UNITED STATES

SECURITIES AND EXCHANGE COMMISSION

WASHINGTON, D.C. 20549

 

 

FORM 8-K

 

 

CURRENT REPORT

Pursuant to Section 13 or 15(d) of the

Securities Exchange Act of 1934

Date of Report (Date of earliest event reported): December 15, 2011

 

 

ACELRX PHARMACEUTICALS, INC.

(Exact name of registrant as specified in its charter)

 

 

 

DELAWARE   001-35068   41-2193603

(State or other jurisdiction

of incorporation)

 

(Commission

File Number)

 

(IRS Employer

Identification No.)

575 Chesapeake Drive

Redwood City, CA 94063

(Address of principal executive offices and zip code)

Registrant’s telephone number, including area code: (650) 216-3500

 

 

Check the appropriate box below if the Form 8-K filing is intended to simultaneously satisfy the filing obligation of the registrant under any of the following provisions (see General Instruction A.2. below):

 

¨ Written communications pursuant to Rule 425 under the Securities Act (17 CFR 230.425)

 

¨ Soliciting material pursuant to Rule 14a-12 under the Exchange Act (17 CFR 240.14a-12)

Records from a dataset
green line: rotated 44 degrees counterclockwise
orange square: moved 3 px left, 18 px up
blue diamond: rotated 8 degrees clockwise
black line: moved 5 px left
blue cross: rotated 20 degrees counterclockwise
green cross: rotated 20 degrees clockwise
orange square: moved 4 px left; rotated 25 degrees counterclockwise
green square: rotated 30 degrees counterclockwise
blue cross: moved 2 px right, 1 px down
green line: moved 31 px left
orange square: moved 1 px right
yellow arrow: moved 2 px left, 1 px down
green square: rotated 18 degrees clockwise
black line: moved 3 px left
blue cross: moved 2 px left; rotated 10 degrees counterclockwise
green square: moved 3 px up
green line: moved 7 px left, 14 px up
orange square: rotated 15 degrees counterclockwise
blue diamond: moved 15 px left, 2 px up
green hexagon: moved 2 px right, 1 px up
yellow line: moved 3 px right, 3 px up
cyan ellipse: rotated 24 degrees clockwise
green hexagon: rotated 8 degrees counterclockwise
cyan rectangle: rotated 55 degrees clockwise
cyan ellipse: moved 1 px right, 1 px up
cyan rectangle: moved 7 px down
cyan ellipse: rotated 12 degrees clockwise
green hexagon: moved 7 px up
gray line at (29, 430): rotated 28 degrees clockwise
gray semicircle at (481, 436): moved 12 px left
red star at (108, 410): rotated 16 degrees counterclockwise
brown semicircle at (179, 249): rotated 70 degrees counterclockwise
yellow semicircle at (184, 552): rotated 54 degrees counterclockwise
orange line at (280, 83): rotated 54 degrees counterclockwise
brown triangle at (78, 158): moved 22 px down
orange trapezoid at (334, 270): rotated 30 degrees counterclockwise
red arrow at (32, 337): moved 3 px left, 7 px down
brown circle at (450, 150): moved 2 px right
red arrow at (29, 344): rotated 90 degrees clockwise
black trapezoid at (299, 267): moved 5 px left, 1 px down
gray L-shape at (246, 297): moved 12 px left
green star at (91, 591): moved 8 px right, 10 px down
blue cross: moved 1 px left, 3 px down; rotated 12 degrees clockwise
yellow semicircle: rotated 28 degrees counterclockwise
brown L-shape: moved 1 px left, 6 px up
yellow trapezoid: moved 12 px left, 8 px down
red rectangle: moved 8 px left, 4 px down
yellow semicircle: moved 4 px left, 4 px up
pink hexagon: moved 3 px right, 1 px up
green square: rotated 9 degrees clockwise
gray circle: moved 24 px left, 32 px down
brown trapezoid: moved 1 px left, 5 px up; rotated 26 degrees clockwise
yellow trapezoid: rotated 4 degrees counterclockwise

== PARTS OF THE EXERCISE ==
**1.** In the AcelRx Form 8-K cover page, reproduce the passage starting at "Registrant’s telephone number, including" and ending at "(17 CFR 230.425)", switching "Written communications" for "Oral communications".
**2.** State whether each statement agrees with the AcelRx Form 8-K cover page, answering yes or no and quoting the deciding words: (a) The registrant's state of incorporation is Delaware. (b) The principal executive offices are located in Redwood City, California. (c) The date of the earliest event reported is December 15, 2012.
**3.** Continue the AcelRx Form 8-K cover page from its last line.

== ANSWERS TO EACH TASK ==
**1.**
Registrant’s telephone number, including area code: (650) 216-3500

 

 

Check the appropriate box below if the Form 8-K filing is intended to simultaneously satisfy the filing obligation of the registrant under any of the following provisions (see General Instruction A.2. below):

 

¨ Oral communications pursuant to Rule 425 under the Securities Act (17 CFR 230.425)

**2.**
(a) Yes: "DELAWARE"
(b) Yes: "Redwood City, CA 94063"
(c) No: "December 15, 2011"

**3.**
¨ Pre-commencement communications pursuant to Rule 14d-2(b) under the Exchange Act (17 CFR 240.14d-2(b))

 

¨ Pre-commencement communications pursuant to Rule 13e-4(c) under the Exchange Act (17 CFR 240.13e-4(c))

 

 

 


ITEM 1.01 ENTRY INTO A MATERIAL DEFINITIVE AGREEMENT.

On December 15, 2011, AcelRx Pharmaceuticals, Inc. (the “Company”) entered into a lease (the “Lease”) with Metropolitan Life Insurance Company (the “Landlord”) for 13,787 square feet of space located at 301 Galveston Drive, Redwood City, California (the “Premises”).

The term of the Lease is for a period of 49 months (the “Term”), with a scheduled commencement date of the earlier to occur of (a) the date the Company commences business operations on the Premises or (b) June 12, 2012, but in no event prior to April 9, 2012. The Company has an option to extend the term of the Lease for an additional five years, which would commence upon the expiration of the Term, at a market rate determined according to the Lease. In addition, the Company has the right of first offer to lease certain additional space that becomes available at 301 Galveston Drive, Redwood City, California until the date that is 24 months prior to the expiration of the Term at a market rate determined according to the Lease.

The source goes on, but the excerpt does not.